Prosecutors vehemently disagree. The probation-violation system enables them to target repeat offenders, they say, and it allows for plea agreements in cases that would otherwise choke an already-strained court system. Horton said a vast majority of other states use higher standards of proof in their probation-violation hearings. Had Johnson been in the Massachusetts system, the state would have had to prove its case to the preponderance-of-the-evidence standard. But like Rhode Island, even if he'd been found not guilty at a subsequent trial, he'd still have to serve the violation sentence. "Rhode Island is one of only three states, with South Dakota and Alabama, that uses the lowest standard of proof," Horton said.
Attorney General Patrick C. Lynch said, "that's a sign of mercy, not vengeance." Probation and suspended sentences give defendants a chance to avoid jail time, provided they keep the peace. From the prosecution table, he said, probation is a favor, a gift of liberty to someone who, if the courts had the resources, would be in jail.
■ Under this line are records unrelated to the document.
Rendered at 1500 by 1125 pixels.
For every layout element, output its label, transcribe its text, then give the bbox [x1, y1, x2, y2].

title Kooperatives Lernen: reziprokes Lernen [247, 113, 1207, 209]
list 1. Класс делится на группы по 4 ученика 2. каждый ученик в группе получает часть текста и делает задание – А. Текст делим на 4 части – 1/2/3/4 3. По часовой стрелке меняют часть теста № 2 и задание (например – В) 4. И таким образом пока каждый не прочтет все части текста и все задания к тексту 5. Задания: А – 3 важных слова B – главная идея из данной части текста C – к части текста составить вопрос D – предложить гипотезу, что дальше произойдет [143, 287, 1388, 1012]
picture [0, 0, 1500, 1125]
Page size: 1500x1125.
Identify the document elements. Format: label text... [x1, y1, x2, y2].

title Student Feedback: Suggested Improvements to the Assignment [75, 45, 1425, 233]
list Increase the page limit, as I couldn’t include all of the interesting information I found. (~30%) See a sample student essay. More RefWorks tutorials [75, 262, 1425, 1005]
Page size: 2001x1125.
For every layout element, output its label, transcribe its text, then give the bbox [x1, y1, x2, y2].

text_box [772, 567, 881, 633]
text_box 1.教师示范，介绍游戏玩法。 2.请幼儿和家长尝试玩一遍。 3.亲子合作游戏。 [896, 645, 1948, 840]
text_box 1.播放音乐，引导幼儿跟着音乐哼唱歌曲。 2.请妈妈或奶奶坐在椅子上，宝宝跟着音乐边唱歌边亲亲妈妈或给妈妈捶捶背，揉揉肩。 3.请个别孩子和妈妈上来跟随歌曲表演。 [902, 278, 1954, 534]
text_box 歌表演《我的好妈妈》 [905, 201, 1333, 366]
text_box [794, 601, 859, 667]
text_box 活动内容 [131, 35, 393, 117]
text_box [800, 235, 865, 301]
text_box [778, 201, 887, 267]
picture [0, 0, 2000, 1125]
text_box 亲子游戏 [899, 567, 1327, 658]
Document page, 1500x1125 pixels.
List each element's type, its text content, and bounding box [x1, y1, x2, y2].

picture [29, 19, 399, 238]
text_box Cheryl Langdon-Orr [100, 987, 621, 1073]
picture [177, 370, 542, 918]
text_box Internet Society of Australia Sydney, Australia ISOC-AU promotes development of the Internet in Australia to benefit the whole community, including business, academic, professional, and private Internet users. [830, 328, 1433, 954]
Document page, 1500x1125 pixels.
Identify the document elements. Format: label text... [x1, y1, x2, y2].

A study backed him up, finding that Rhode Island's incarceration rate, 1 out of every 187 residents, ranked it 46th out of 50 states and the District of Columbia.
Governor Carcieri is against changing the status quo stating, "when considering the wide range of defendants and the possible new crimes for which they might be arrested, judges and prosecutors needed the latitude the current system provides."
ED ROOT Sr. from Cranston is an inmate at the ACI. He wrote in The Providence Journal in 2009: "With the unemployment rate in Rhode Island hovering at over 12 percent, I would like to comment on the state's parole process. As part of a parole plan, an inmate must follow all institutional rules, attend authorized programs as associated with their crimes, have a stable home environment, a phone and last but not least, a job. Can anyone out there please tell me how anyone behind these walls should be expected to do so unless he or she lies, knows someone, or enters a residential treatment program even if they are here at the Adult Correctional Institutions for a non-drug-related crime?
I feel the State of Rhode Island needs to revamp the way parole is handled and give prospective parolees the opportunity to get to the streets and try to get jobs on their own. Say within 30, 60, or 90 days? The Department of Corrections, on the other hand, couldn't care less if you have a job at all. Nor does it care if you are homeless."